Maybe it's the seven varieties of frozen precipitation, or perhaps merely the post-holiday backlash blues and a general lack of funds . . .
Either way, I've danced a great deal less since new year. Unless you count the kind of dancing one does to Caravelli (in woolen socks on kitchen floors in Bushwick lofts, a pot of tea or else a skillet full of frugal food abubble on the stove). I say why not.
My mornings have come to smell of gasoline and truck exhaust, or else of deep fried duck, as now I pass the Peking Food Corporation and an auto salvage yard on my commute. My walk to the L is bright, white snow piled against stark, square buildings. It smells cold and the light almost blinds me under this black wool hat I've come to wear as much for Jack as for the warmth (because I like the way he moves it from my eyes).
I reiterate, at the risk of angering the Fates: I have never once been happier than this.
I work mornings, dish and dusting duties eased by NPR. I do yoga. I eat damn near the same Whole Foods salad every day for lunch (with bowl rebate, just under three dollars). I spend the rest of my day writing, with or without Jack, drifting from tea to steaming mug of tea. Evenings I dance. Or else the Ginsberg Group convinces us to join them for a film, projected on the big, white walls in their cold, white common space, sipping real good whiskey from a coffee cup.
We sleep braided together as if the bomb might drop, or the bed might plummet down the chute to the river Styx. His is a nightstand built of books.
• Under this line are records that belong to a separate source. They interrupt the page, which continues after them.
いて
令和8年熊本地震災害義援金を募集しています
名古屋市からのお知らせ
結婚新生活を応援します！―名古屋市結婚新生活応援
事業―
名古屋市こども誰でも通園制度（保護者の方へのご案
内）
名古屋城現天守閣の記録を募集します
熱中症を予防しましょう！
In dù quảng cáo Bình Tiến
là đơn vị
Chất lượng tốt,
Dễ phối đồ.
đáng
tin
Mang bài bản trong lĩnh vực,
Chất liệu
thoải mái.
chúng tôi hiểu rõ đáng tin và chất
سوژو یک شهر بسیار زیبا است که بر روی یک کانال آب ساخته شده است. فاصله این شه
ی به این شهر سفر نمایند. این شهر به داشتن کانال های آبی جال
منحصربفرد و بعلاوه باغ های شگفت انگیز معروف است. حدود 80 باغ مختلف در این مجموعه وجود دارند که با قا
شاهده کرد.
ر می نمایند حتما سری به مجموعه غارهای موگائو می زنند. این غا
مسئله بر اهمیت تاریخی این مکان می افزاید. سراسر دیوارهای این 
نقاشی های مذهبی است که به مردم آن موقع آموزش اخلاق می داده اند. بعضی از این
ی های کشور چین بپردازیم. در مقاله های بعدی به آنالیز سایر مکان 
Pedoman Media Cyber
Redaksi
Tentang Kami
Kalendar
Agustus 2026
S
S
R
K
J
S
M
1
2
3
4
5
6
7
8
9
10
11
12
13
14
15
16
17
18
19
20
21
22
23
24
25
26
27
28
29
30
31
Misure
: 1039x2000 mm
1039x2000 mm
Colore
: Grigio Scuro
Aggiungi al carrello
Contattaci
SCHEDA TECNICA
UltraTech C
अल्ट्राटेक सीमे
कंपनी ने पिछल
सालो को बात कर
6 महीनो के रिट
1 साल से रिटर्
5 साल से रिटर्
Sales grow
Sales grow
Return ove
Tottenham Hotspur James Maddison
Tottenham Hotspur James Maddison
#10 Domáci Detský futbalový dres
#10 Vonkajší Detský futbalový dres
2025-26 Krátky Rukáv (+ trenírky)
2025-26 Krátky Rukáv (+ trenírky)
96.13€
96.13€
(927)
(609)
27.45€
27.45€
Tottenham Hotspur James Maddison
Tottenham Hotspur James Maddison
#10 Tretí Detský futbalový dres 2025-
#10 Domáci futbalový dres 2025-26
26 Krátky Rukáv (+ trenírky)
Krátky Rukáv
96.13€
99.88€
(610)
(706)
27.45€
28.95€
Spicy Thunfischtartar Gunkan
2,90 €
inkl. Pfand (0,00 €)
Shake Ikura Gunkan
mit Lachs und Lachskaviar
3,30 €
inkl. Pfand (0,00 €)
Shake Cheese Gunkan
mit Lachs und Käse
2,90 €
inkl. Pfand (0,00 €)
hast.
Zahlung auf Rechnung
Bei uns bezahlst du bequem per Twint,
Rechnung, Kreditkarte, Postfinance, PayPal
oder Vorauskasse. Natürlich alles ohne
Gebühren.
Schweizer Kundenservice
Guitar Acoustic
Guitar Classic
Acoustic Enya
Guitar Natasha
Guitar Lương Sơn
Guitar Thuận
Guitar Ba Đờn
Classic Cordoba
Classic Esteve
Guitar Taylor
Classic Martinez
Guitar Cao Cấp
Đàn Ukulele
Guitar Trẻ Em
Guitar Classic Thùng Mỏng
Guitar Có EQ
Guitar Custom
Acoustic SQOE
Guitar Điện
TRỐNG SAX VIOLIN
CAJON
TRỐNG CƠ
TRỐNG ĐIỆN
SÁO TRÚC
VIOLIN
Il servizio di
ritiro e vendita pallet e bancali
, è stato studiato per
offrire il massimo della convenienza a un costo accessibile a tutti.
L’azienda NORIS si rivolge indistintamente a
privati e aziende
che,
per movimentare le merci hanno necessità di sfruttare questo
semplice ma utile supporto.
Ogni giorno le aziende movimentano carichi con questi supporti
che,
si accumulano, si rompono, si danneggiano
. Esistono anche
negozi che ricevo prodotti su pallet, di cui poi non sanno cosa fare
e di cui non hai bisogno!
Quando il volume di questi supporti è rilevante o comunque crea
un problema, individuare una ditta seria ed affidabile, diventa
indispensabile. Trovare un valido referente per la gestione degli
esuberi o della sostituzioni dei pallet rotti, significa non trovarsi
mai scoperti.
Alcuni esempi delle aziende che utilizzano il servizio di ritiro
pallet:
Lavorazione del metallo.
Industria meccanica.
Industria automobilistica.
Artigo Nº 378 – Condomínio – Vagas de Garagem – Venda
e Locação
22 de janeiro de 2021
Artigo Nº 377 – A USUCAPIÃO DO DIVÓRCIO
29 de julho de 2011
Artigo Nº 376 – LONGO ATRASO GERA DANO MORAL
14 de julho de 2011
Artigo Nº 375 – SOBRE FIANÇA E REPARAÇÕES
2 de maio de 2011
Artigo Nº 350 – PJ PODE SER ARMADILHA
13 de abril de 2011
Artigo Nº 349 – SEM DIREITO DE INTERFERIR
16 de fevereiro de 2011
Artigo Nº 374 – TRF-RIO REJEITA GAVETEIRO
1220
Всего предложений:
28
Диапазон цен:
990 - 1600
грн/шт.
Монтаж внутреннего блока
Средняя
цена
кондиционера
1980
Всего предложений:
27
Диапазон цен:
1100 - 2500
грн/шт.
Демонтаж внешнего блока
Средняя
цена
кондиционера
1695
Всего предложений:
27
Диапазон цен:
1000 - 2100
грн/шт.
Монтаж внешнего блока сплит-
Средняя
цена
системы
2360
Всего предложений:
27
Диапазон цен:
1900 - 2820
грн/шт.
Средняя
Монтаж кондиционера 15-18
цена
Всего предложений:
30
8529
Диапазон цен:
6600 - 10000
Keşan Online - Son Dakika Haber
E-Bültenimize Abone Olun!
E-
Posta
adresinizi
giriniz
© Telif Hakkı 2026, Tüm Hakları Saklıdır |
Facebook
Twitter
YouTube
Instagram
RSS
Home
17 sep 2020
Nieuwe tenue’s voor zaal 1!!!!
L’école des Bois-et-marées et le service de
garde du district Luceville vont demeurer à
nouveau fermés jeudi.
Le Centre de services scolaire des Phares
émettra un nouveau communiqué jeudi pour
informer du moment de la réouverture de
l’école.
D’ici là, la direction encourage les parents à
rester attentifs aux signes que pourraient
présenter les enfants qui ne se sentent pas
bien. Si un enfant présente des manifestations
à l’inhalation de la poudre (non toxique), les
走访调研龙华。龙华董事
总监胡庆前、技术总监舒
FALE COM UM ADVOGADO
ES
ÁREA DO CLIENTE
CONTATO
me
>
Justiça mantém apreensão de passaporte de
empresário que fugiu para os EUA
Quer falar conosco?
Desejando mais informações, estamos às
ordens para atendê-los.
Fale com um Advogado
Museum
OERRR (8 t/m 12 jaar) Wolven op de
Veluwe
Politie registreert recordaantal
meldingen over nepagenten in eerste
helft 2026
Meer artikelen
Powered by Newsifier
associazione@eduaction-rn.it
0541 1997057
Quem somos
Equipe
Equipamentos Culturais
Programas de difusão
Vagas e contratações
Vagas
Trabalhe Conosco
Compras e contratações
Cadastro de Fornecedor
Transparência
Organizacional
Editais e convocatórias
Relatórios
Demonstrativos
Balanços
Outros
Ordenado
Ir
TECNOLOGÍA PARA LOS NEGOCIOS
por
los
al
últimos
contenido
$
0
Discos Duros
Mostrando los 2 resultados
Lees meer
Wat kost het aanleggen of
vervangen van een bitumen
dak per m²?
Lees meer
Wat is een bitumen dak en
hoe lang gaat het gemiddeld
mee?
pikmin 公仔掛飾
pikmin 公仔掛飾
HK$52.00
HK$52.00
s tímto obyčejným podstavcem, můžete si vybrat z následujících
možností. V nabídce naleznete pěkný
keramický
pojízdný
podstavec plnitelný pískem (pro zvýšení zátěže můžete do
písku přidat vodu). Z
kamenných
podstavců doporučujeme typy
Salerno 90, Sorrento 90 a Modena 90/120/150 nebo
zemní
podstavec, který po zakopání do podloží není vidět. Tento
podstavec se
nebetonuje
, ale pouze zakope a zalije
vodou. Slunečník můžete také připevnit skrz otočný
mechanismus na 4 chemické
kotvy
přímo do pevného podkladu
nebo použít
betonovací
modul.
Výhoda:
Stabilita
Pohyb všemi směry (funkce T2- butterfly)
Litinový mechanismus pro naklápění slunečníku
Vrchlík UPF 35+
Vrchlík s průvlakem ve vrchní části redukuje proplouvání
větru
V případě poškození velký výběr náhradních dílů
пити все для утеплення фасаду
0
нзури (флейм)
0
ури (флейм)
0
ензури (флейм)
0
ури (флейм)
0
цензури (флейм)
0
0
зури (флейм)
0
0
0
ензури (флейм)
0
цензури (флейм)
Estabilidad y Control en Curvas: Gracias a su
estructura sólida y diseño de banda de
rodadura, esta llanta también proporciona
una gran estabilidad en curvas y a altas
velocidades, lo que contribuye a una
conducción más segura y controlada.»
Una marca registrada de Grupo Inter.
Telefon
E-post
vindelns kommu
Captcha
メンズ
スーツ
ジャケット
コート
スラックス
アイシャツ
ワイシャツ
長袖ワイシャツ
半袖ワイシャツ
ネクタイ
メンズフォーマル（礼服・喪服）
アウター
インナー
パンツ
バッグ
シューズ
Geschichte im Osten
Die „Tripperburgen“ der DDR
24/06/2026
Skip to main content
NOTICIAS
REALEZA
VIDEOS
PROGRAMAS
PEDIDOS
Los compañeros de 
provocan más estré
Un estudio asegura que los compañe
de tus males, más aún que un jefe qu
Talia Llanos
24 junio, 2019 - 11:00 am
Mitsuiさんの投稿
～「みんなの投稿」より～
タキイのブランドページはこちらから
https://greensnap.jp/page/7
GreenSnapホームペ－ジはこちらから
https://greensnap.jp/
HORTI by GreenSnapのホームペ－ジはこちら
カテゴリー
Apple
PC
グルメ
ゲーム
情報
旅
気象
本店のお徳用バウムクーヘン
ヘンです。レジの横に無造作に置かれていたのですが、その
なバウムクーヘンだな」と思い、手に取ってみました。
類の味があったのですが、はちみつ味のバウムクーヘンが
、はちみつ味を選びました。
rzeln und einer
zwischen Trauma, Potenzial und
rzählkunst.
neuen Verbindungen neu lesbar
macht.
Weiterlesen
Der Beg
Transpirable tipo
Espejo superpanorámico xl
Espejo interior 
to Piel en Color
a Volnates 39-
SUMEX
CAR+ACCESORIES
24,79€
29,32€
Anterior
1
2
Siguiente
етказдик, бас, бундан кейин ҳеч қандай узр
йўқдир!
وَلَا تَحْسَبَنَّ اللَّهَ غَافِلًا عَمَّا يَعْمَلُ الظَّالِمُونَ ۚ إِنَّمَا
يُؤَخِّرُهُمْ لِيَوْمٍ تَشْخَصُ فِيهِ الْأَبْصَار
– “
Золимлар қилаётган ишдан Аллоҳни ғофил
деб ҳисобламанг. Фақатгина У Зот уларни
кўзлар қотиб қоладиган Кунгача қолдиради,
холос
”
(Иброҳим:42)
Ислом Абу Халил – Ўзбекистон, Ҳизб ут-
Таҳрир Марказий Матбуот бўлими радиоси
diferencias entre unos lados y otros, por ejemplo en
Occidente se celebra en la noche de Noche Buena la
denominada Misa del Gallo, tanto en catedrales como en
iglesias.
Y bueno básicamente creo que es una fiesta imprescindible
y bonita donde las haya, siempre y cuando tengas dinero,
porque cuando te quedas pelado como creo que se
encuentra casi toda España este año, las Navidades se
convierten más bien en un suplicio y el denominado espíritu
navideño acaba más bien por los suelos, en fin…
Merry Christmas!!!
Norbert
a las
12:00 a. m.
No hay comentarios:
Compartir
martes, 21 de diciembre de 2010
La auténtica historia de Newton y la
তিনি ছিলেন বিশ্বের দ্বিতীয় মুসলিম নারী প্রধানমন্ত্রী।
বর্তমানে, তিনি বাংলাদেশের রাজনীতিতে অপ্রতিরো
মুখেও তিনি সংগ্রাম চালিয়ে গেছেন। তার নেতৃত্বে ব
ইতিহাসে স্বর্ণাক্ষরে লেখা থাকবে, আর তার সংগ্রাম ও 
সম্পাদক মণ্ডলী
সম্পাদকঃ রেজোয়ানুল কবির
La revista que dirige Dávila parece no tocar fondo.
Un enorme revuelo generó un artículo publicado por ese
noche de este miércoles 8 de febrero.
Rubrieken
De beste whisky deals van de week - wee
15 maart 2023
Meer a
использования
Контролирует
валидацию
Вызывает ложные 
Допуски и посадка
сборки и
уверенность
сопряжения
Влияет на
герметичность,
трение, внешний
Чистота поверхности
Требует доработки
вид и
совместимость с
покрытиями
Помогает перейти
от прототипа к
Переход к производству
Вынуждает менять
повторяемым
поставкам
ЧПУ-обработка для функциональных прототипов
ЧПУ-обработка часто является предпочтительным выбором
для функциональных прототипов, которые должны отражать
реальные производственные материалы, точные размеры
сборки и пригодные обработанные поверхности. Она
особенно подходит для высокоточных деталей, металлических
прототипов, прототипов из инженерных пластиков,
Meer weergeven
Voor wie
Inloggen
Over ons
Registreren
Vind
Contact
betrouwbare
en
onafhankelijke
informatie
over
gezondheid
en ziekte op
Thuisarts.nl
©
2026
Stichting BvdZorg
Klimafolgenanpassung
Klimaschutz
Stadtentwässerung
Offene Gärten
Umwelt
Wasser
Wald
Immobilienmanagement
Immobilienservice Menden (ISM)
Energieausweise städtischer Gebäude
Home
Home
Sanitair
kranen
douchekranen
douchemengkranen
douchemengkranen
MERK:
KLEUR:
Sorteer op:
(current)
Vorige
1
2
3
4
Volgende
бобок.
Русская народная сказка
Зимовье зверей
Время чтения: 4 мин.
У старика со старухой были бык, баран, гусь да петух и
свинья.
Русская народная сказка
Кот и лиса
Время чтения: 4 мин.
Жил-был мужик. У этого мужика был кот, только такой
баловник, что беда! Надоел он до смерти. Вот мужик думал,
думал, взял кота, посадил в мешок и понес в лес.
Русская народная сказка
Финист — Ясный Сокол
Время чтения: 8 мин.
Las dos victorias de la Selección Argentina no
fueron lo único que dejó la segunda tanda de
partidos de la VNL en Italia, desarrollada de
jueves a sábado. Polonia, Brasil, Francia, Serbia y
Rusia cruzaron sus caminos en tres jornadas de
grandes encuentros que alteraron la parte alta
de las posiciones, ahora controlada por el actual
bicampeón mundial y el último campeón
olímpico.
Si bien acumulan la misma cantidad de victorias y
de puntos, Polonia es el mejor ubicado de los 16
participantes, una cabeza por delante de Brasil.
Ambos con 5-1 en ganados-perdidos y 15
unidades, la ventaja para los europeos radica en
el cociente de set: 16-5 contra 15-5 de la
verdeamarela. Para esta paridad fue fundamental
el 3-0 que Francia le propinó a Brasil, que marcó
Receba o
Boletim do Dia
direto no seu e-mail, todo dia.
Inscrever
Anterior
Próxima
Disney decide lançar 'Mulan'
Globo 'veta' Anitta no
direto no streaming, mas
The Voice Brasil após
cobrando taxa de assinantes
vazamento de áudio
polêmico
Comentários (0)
He talks me through his theories, he reads my drafts. I've worn the same pair of socks for six straight days.
Funny how easily we change. Nothing fundamental lost, just this new geography, the new routine. How soon Miss Lonely Hearts gets used to hearing 'we' without a flinch.
Don't get me wrong, I'm still a barrel full of doubts. This mutually supportive, monogamous thing I've found myself in, with its two-way superhighway of communication—it scares me. But these slow dance moments, this tender—genuine tenderness—has me lit up like a hothouse lily.
New love is a gamble anywhere. It is impossible in New York City. The scenes of your reverie will turn to landmines after the fact, the city a treacherous field of pain for you to navigate alone. But what kind of romantics would we be without the leap? We do not care that certain delis, certain subway platforms, certain bits of park will be off limits when this thing ends in tears.
You might imagine I feel invincible. I'm sorry, I do not. And I do not mean to brag.
If anything, new love is like a terminal disease. But you accept your diagnosis and run naked from the office, ready to lick life from the gutters if you must. It only lasts as long as you let it flap around you like a flock of birds.